- [ABOUT THIS EXERCISE] Extract the entries in their exact form.

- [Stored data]
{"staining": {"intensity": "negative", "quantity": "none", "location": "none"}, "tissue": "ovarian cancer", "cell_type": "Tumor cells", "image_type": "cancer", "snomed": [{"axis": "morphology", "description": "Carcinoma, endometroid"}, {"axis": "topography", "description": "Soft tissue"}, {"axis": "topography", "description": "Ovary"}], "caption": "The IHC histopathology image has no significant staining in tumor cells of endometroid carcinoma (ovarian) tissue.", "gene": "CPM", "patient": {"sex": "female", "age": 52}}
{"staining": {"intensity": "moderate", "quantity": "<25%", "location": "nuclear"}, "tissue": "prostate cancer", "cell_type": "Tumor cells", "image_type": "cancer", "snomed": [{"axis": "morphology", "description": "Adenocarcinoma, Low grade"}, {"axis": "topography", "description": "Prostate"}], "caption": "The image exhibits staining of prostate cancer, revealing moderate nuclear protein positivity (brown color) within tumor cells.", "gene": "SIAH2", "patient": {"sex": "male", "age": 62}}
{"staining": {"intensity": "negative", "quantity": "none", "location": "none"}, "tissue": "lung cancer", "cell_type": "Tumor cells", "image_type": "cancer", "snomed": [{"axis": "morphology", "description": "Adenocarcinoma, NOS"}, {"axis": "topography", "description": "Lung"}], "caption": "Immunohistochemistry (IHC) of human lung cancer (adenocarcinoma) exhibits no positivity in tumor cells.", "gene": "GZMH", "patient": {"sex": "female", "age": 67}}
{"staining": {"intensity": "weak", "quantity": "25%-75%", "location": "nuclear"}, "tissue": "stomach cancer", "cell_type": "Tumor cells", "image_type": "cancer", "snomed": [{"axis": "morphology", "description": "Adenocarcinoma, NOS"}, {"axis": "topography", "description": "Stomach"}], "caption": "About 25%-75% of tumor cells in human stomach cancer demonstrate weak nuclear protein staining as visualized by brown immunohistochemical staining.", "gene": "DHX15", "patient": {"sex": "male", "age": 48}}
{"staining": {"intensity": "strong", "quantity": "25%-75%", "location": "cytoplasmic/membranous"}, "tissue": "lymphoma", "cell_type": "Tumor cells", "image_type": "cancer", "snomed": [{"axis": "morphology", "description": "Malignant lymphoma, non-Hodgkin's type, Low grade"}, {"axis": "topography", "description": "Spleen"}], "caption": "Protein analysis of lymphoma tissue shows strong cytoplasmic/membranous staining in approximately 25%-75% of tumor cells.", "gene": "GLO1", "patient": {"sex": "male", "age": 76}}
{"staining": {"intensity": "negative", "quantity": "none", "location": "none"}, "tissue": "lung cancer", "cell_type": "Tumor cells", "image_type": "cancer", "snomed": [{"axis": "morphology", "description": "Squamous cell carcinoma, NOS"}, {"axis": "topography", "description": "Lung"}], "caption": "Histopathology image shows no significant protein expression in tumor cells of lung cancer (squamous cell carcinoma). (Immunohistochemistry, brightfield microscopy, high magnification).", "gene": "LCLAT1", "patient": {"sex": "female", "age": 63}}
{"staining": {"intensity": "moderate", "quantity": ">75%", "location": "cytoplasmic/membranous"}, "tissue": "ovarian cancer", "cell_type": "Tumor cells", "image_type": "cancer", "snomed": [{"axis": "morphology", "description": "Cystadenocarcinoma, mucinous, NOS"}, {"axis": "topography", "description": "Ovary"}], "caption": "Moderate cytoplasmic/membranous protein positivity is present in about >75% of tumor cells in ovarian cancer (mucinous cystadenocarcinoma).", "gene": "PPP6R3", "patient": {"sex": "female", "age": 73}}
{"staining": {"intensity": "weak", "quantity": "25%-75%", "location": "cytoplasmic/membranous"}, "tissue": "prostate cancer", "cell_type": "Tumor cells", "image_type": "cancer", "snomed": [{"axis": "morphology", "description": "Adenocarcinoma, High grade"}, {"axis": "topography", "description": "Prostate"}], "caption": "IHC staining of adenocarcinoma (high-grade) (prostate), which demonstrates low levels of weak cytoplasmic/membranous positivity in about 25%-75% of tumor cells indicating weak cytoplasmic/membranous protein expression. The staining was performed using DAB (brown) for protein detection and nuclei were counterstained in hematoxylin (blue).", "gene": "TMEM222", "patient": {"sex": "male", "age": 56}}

- [RESPONSE FOR THIS EXERCISE]
{"staining": {"intensity": "negative", "quantity": "none", "location": "none"}, "tissue": "ovarian cancer", "cell_type": "Tumor cells", "image_type": "cancer", "snomed": [{"axis": "morphology", "description": "Carcinoma, endometroid"}, {"axis": "topography", "description": "Soft tissue"}, {"axis": "topography", "description": "Ovary"}], "caption": "The IHC histopathology image has no significant staining in tumor cells of endometroid carcinoma (ovarian) tissue.", "gene": "CPM", "patient": {"sex": "female", "age": 52}}
{"staining": {"intensity": "moderate", "quantity": "<25%", "location": "nuclear"}, "tissue": "prostate cancer", "cell_type": "Tumor cells", "image_type": "cancer", "snomed": [{"axis": "morphology", "description": "Adenocarcinoma, Low grade"}, {"axis": "topography", "description": "Prostate"}], "caption": "The image exhibits staining of prostate cancer, revealing moderate nuclear protein positivity (brown color) within tumor cells.", "gene": "SIAH2", "patient": {"sex": "male", "age": 62}}
{"staining": {"intensity": "negative", "quantity": "none", "location": "none"}, "tissue": "lung cancer", "cell_type": "Tumor cells", "image_type": "cancer", "snomed": [{"axis": "morphology", "description": "Adenocarcinoma, NOS"}, {"axis": "topography", "description": "Lung"}], "caption": "Immunohistochemistry (IHC) of human lung cancer (adenocarcinoma) exhibits no positivity in tumor cells.", "gene": "GZMH", "patient": {"sex": "female", "age": 67}}
{"staining": {"intensity": "weak", "quantity": "25%-75%", "location": "nuclear"}, "tissue": "stomach cancer", "cell_type": "Tumor cells", "image_type": "cancer", "snomed": [{"axis": "morphology", "description": "Adenocarcinoma, NOS"}, {"axis": "topography", "description": "Stomach"}], "caption": "About 25%-75% of tumor cells in human stomach cancer demonstrate weak nuclear protein staining as visualized by brown immunohistochemical staining.", "gene": "DHX15", "patient": {"sex": "male", "age": 48}}
{"staining": {"intensity": "strong", "quantity": "25%-75%", "location": "cytoplasmic/membranous"}, "tissue": "lymphoma", "cell_type": "Tumor cells", "image_type": "cancer", "snomed": [{"axis": "morphology", "description": "Malignant lymphoma, non-Hodgkin's type, Low grade"}, {"axis": "topography", "description": "Spleen"}], "caption": "Protein analysis of lymphoma tissue shows strong cytoplasmic/membranous staining in approximately 25%-75% of tumor cells.", "gene": "GLO1", "patient": {"sex": "male", "age": 76}}
{"staining": {"intensity": "negative", "quantity": "none", "location": "none"}, "tissue": "lung cancer", "cell_type": "Tumor cells", "image_type": "cancer", "snomed": [{"axis": "morphology", "description": "Squamous cell carcinoma, NOS"}, {"axis": "topography", "description": "Lung"}], "caption": "Histopathology image shows no significant protein expression in tumor cells of lung cancer (squamous cell carcinoma). (Immunohistochemistry, brightfield microscopy, high magnification).", "gene": "LCLAT1", "patient": {"sex": "female", "age": 63}}
{"staining": {"intensity": "moderate", "quantity": ">75%", "location": "cytoplasmic/membranous"}, "tissue": "ovarian cancer", "cell_type": "Tumor cells", "image_type": "cancer", "snomed": [{"axis": "morphology", "description": "Cystadenocarcinoma, mucinous, NOS"}, {"axis": "topography", "description": "Ovary"}], "caption": "Moderate cytoplasmic/membranous protein positivity is present in about >75% of tumor cells in ovarian cancer (mucinous cystadenocarcinoma).", "gene": "PPP6R3", "patient": {"sex": "female", "age": 73}}
{"staining": {"intensity": "weak", "quantity": "25%-75%", "location": "cytoplasmic/membranous"}, "tissue": "prostate cancer", "cell_type": "Tumor cells", "image_type": "cancer", "snomed": [{"axis": "morphology", "description": "Adenocarcinoma, High grade"}, {"axis": "topography", "description": "Prostate"}], "caption": "IHC staining of adenocarcinoma (high-grade) (prostate), which demonstrates low levels of weak cytoplasmic/membranous positivity in about 25%-75% of tumor cells indicating weak cytoplasmic/membranous protein expression. The staining was performed using DAB (brown) for protein detection and nuclei were counterstained in hematoxylin (blue).", "gene": "TMEM222", "patient": {"sex": "male", "age": 56}}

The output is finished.